Action item —
Could you print every record below exactly as written?

━━ Dataset ━━

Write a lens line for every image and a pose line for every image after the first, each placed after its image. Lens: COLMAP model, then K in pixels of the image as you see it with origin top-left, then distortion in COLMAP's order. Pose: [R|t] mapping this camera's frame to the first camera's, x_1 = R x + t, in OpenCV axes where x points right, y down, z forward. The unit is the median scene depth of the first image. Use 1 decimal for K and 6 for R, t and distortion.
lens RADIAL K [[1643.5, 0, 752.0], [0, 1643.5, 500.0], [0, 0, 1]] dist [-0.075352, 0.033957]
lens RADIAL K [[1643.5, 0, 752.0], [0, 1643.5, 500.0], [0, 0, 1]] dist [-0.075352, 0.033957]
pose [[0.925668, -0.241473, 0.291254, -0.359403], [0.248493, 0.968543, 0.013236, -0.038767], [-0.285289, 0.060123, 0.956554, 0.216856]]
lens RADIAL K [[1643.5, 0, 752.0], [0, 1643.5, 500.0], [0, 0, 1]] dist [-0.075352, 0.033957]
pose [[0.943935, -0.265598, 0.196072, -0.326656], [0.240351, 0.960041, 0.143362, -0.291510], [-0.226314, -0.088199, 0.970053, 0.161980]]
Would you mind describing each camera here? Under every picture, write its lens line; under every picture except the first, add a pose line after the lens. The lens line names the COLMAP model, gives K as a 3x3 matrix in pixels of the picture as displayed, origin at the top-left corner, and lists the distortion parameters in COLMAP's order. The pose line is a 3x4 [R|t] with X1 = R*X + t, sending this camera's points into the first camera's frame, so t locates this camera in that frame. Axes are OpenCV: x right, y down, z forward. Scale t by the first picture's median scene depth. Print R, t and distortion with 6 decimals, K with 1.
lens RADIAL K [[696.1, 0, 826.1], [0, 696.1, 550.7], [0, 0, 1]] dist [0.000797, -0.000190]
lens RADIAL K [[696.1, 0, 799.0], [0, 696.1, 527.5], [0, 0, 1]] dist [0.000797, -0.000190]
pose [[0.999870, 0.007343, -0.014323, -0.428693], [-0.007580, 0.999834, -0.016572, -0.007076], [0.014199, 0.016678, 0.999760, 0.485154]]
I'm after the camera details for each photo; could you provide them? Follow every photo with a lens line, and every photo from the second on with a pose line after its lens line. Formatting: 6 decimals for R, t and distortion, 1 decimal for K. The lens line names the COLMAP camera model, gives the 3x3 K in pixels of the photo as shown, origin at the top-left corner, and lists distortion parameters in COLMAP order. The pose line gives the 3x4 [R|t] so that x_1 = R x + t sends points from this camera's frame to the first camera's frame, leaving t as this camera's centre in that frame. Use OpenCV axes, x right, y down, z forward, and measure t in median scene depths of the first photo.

━━━

Solution to the exercise —
Write a lens line for every image and a pose line for every image after the first, each placed after its image. Lens: COLMAP model, then K in pixels of the image as you see it with origin top-left, then distortion in COLMAP's order. Pose: [R|t] mapping this camera's frame to the first camera's, x_1 = R x + t, in OpenCV axes where x points right, y down, z forward. The unit is the median scene depth of the first image. Use 1 decimal for K and 6 for R, t and distortion.
lens RADIAL K [[1643.5, 0, 752.0], [0, 1643.5, 500.0], [0, 0, 1]] dist [-0.075352, 0.033957]
lens RADIAL K [[1643.5, 0, 752.0], [0, 1643.5, 500.0], [0, 0, 1]] dist [-0.075352, 0.033957]
pose [[0.925668, -0.241473, 0.291254, -0.359403], [0.248493, 0.968543, 0.013236, -0.038767], [-0.285289, 0.060123, 0.956554, 0.216856]]
lens RADIAL K [[1643.5, 0, 752.0], [0, 1643.5, 500.0], [0, 0, 1]] dist [-0.075352, 0.033957]
pose [[0.943935, -0.265598, 0.196072, -0.326656], [0.240351, 0.960041, 0.143362, -0.291510], [-0.226314, -0.088199, 0.970053, 0.161980]]
Would you mind describing each camera here? Under every picture, write its lens line; under every picture except the first, add a pose line after the lens. The lens line names the COLMAP model, gives K as a 3x3 matrix in pixels of the picture as displayed, origin at the top-left corner, and lists the distortion parameters in COLMAP's order. The pose line is a 3x4 [R|t] with X1 = R*X + t, sending this camera's points into the first camera's frame, so t locates this camera in that frame. Axes are OpenCV: x right, y down, z forward. Scale t by the first picture's median scene depth. Print R, t and distortion with 6 decimals, K with 1.
lens RADIAL K [[696.1, 0, 826.1], [0, 696.1, 550.7], [0, 0, 1]] dist [0.000797, -0.000190]
lens RADIAL K [[696.1, 0, 799.0], [0, 696.1, 527.5], [0, 0, 1]] dist [0.000797, -0.000190]
pose [[0.999870, 0.007343, -0.014323, -0.428693], [-0.007580, 0.999834, -0.016572, -0.007076], [0.014199, 0.016678, 0.999760, 0.485154]]
I'm after the camera details for each photo; could you provide them? Follow every photo with a lens line, and every photo from the second on with a pose line after its lens line. Formatting: 6 decimals for R, t and distortion, 1 decimal for K. The lens line names the COLMAP camera model, gives the 3x3 K in pixels of the photo as shown, origin at the top-left corner, and lists distortion parameters in COLMAP order. The pose line gives the 3x4 [R|t] so that x_1 = R x + t sends points from this camera's frame to the first camera's frame, leaving t as this camera's centre in that frame. Use OpenCV axes, x right, y down, z forward, and measure t in median scene depths of the first photo.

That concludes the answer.